PrCore will take care of persistency and load the data when needed. Follwing previous example, if you want to fetch the model, you can use self.get_data()["model"].

The expected output is a string. An empty string means that the algorithm is ready to be used. If the string is not empty, PrCore will show the error message to the user.

predict

When there is a need to predict a prefix, PrCore will call the predict function.

The input is a list of dictionaries. Each dictionary contains the following schema:

{
    "column_name": "value"
}

The column_name is the name of the attribute. The naming convention is the same as described the preprocess function. The list is ordered by the timestamp of the event.

The predict function should return a dictionary with the following schema:

{
    "date": datetime.now().isoformat(),
    "type": self.get_basic_info()["prescription_type"],
    "output": "can be any json serializable data, can be null",
    "plugin": {
        "name": self.get_basic_info()["name"],
        "model": "Model name",
        "accuracy": 0.8
    }
}

The date, type, output, plugin, and name is required. You can add other fields to plugin if you want. It is recommended to add some metrics fields to plugin to help users to understand the performance of the plugin.

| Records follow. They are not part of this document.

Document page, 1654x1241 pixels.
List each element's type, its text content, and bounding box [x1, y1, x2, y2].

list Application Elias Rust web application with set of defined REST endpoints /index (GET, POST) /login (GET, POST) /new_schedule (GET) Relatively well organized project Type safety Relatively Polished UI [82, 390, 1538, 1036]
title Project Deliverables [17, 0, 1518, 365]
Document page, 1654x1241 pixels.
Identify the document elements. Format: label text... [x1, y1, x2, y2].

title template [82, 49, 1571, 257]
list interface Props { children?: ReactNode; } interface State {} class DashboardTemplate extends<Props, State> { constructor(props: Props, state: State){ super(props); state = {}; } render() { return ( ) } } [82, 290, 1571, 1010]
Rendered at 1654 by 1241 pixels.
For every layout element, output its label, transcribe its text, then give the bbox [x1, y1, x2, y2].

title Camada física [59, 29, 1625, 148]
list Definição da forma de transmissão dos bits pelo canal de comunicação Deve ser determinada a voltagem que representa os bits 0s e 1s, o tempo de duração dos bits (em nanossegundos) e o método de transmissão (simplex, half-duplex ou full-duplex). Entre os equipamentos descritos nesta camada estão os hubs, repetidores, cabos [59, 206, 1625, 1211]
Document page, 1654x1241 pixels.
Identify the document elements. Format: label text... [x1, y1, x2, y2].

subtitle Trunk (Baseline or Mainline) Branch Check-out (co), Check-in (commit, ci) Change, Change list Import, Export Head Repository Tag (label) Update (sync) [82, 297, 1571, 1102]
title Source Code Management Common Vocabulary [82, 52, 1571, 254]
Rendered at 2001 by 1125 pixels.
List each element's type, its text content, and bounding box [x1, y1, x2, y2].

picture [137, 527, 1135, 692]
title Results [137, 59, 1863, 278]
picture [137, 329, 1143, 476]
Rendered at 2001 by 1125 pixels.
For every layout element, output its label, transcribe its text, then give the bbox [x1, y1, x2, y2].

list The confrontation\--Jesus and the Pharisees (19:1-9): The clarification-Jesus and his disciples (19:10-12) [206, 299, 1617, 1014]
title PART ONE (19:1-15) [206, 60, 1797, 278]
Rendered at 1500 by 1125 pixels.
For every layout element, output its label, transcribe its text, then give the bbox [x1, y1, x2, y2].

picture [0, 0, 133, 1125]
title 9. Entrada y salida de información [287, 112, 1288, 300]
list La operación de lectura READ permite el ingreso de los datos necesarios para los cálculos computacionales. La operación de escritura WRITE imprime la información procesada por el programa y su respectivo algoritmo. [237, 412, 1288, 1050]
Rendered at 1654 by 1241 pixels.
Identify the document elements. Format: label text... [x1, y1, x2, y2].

It is important to still return a dictionary even if the prediction is not available. In this case, you can set the output field to null, or you can use the get_null_output function to get a null output.

predict_df

The predict_df function is used to predict a dataframe. The input is a dataframe with the same schema as the training dataframe. The output should be a dictionary, which contains the following schema:

{
    "case_id_1": {
        "date": datetime.now().isoformat(),
        "type": self.get_basic_info()["prescription_type"],
        "output": "can be any json serializable data, can be null",
        "plugin": {
            "name": self.get_basic_info()["name"],
            "model": "Model name",
            "accuracy": 0.8
        }
    },
    "case_id_2": {
        "date": datetime.now().isoformat(),
        "type": self.get_basic_info()["prescription_type"],
        "output": "can be any json serializable data, can be null",
        "plugin": {
            "name": self.get_basic_info()["name"],
            "model": "Model name",
            "accuracy": 0.8
        }
    }
}

The key of the dictionary is the case id. The value is the same as the predict function’s output.

It is important to still return a dictionary even if the prediction is not available. In this case, you can set the dictionary value to {} as an empty dictionary.